╭─ PROVIDED DATA

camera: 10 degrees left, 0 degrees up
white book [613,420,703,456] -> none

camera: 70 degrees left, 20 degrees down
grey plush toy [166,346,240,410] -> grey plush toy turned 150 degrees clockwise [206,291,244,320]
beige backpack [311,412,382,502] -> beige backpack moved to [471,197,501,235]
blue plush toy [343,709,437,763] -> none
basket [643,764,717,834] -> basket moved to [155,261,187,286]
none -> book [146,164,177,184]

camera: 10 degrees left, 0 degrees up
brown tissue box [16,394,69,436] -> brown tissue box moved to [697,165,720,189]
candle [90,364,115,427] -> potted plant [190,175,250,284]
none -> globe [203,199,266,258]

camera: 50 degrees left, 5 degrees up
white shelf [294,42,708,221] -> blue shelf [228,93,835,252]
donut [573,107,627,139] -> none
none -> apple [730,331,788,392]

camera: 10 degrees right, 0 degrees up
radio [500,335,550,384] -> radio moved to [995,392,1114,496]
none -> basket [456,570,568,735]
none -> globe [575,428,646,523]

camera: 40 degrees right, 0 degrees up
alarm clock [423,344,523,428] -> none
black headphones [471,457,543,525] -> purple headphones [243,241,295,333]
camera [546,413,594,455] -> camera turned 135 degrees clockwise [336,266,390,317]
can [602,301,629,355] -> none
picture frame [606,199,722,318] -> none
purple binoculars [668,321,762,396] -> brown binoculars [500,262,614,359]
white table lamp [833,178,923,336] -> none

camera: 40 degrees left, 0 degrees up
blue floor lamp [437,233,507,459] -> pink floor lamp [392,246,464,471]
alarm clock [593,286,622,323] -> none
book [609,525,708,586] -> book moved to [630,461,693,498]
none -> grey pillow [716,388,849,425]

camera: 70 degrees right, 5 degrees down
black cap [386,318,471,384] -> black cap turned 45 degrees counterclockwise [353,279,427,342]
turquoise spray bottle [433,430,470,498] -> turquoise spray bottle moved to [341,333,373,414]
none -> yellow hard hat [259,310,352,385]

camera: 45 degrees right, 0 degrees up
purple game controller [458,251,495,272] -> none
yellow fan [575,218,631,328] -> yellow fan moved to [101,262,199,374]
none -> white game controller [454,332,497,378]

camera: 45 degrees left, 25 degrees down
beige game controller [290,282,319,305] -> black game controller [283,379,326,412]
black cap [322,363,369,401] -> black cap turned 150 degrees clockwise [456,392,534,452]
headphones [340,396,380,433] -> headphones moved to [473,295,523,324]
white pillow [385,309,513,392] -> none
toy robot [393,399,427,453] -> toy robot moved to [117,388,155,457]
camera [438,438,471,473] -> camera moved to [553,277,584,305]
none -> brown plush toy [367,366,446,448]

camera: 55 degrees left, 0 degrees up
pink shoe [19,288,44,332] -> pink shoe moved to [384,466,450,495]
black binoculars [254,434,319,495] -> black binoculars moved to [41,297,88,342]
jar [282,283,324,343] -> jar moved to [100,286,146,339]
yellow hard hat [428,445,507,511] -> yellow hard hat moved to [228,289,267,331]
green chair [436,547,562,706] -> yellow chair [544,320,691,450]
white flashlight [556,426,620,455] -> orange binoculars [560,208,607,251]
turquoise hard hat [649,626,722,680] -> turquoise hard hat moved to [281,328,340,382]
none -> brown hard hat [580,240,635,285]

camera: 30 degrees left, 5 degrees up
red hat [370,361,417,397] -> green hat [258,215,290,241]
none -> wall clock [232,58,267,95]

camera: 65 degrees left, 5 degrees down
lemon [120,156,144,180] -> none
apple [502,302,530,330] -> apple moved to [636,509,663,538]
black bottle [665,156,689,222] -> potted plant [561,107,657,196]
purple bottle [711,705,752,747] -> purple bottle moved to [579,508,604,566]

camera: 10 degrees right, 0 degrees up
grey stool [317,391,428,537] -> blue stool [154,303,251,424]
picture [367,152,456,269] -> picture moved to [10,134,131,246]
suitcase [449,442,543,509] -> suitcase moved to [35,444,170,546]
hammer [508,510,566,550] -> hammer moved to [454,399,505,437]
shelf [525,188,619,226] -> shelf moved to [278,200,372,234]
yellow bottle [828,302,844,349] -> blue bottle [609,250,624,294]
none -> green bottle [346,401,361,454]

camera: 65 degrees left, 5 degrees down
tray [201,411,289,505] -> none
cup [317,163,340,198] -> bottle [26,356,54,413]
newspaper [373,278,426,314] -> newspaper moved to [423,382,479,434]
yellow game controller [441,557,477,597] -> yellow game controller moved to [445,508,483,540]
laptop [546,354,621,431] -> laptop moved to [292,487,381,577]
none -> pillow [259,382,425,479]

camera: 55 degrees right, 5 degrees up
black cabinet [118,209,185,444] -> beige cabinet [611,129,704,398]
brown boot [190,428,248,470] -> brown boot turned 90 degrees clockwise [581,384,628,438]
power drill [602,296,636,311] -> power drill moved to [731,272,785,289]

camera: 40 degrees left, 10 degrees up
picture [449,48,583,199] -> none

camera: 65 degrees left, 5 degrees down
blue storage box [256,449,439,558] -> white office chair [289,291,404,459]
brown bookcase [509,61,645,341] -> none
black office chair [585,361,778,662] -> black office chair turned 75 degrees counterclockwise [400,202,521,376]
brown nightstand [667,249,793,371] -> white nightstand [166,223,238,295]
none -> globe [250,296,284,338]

╰─

▶ [TASK GOAL]
Up to and including the line with "beige backpack [311,412,382,502]", transcribe the entries above exactly, starting from their first line.

▶ [THE COMPLETED TASK]
camera: 10 degrees left, 0 degrees up
white book [613,420,703,456] -> none

camera: 70 degrees left, 20 degrees down
grey plush toy [166,346,240,410] -> grey plush toy turned 150 degrees clockwise [206,291,244,320]
beige backpack [311,412,382,502] -> beige backpack moved to [471,197,501,235]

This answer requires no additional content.